After reading your book, I decided to write a book to share my life experiences with others, and I am doing that now through a daily blog. I hope this will help other people cope with their own hallucinations and see that it can have a positive effect on life.
Dr Sacks, I wish peace and happiness for you and your family.
Dear Dr. Sacks,
This is a marvelous website!
I have long been an ardent fan of your mind. My son gave me your book, The Man Who Mistook His Wife For A Hat when he was in medical school. Your book on Migraine helped me greatly in a condition that runs in my family and that I've had since I was eleven.
My older daughter took me to see you as you lectured in Toronto a number of years ago. What a highlight that was for me!
My son, who loved the intricacies of the mind, was very excited when he discovered that his then six year old daughter had synesthesia. Music and mathematics and patterning also run in my family. What my granddaughter had told her Daddy was that she saw colour when she looked at or engaged in singing.
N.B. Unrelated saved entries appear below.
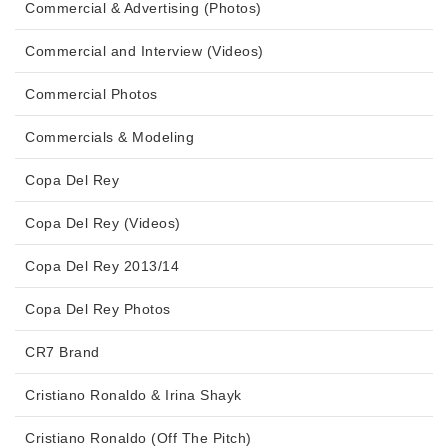
Commercial & Advertising (Photos)
Commercial and Interview (Videos)
Commercial Photos
Commercials & Modeling
Copa Del Rey
Copa Del Rey (Videos)
Copa Del Rey 2013/14
Copa Del Rey Photos
CR7 Brand
Cristiano Ronaldo & Irina Shayk
Cristiano Ronaldo (Off The Pitch)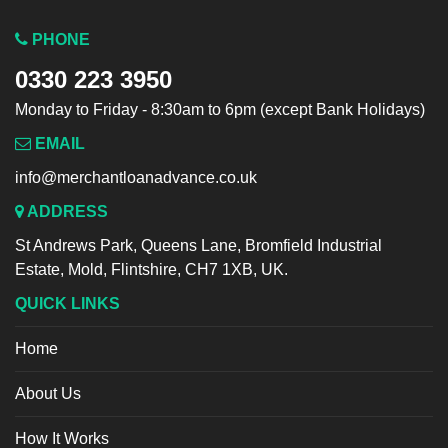
PHONE
0330 223 3950
Monday to Friday - 8:30am to 6pm (except Bank Holidays)
EMAIL
info@merchantloanadvance.co.uk
ADDRESS
St Andrews Park, Queens Lane, Bromfield Industrial
Estate, Mold, Flintshire, CH7 1XB, UK.
QUICK LINKS
Home
About Us
How It Works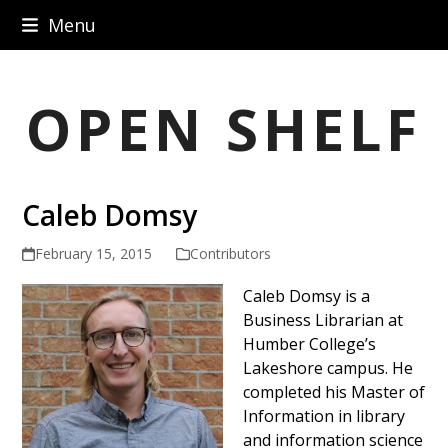
Skip
Menu
to
content
OPEN SHELF
Caleb Domsy
February 15, 2015
Contributors
Caleb Domsy is a
Business Librarian at
Humber College’s
Lakeshore campus. He
completed his Master of
Information in library
and information science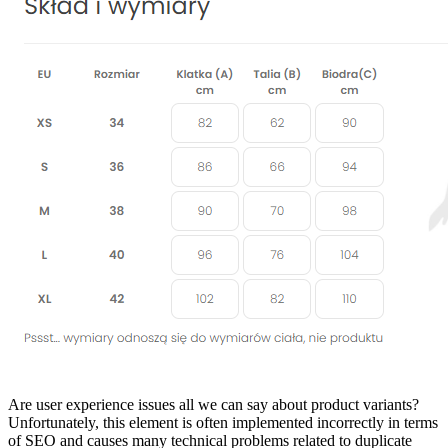
Are user experience issues all we can say about product variants?
Unfortunately, this element is often implemented incorrectly in terms
of SEO and causes many technical problems related to duplicate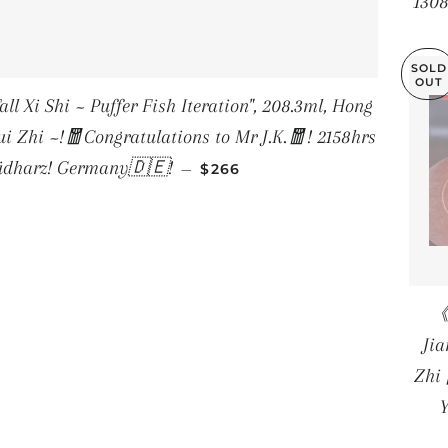
1308
SOLD
OUT
i ~ Puffer Fish Iteration", 208.3ml, Hong
i Zhi ~!🧧Congratulations to Mr J.K.🧧! 2158hrs
REGULAR PRICE
Südharz! Germany🇩🇪!
—
$266
《
Ji
Zhi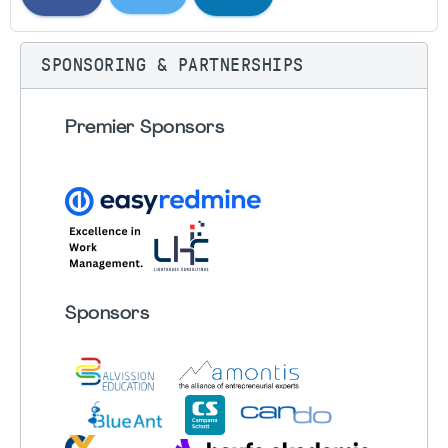
SPONSORING & PARTNERSHIPS
Premier Sponsors
Sponsors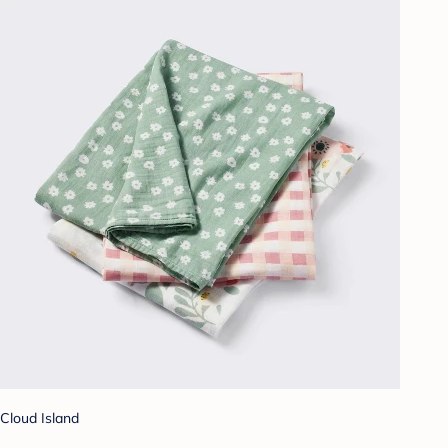
Cloud Island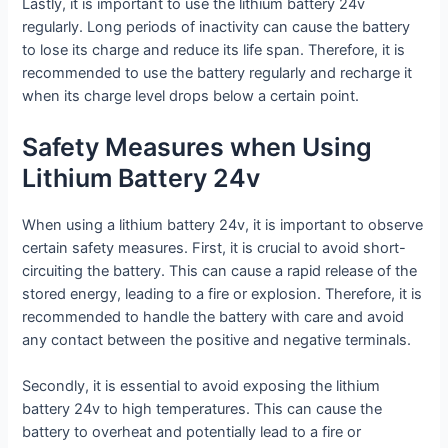
Lastly, it is important to use the lithium battery 24v
regularly. Long periods of inactivity can cause the battery
to lose its charge and reduce its life span. Therefore, it is
recommended to use the battery regularly and recharge it
when its charge level drops below a certain point.
Safety Measures when Using
Lithium Battery 24v
When using a lithium battery 24v, it is important to observe
certain safety measures. First, it is crucial to avoid short-
circuiting the battery. This can cause a rapid release of the
stored energy, leading to a fire or explosion. Therefore, it is
recommended to handle the battery with care and avoid
any contact between the positive and negative terminals.
Secondly, it is essential to avoid exposing the lithium
battery 24v to high temperatures. This can cause the
battery to overheat and potentially lead to a fire or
Of course, your book on Music has been read avidly by us and by many we know.
The other day, when my tinnitus was overwhelming, I suddenly thought of you... and then my son... and I wondered "what would Oliver Sacks say to the thought that tinnitus might be a form of synesthesia?" Hearing has been ruled out as a cause… so why not another aspect?
Yesterday, when I learned on our late news that Joni Mitchell is in intensive care in LA, perhaps because of Morgellons Disease, and that there are many doubters of the disease, I thought of you again. And I wondered "what would Oliver Sacks say to the tought that the colours seen by those with the disease, especially a woman whose whole life is music, might be another form of synesthesia?"
That's all... simply thoughts that I wanted to deposit in the best place I could think of... with no need to respond on your part. Just thoughts that life and the mind are far more complex than we can fully understand. After all, doesn't the brain mimic the universe, in Plato-speak?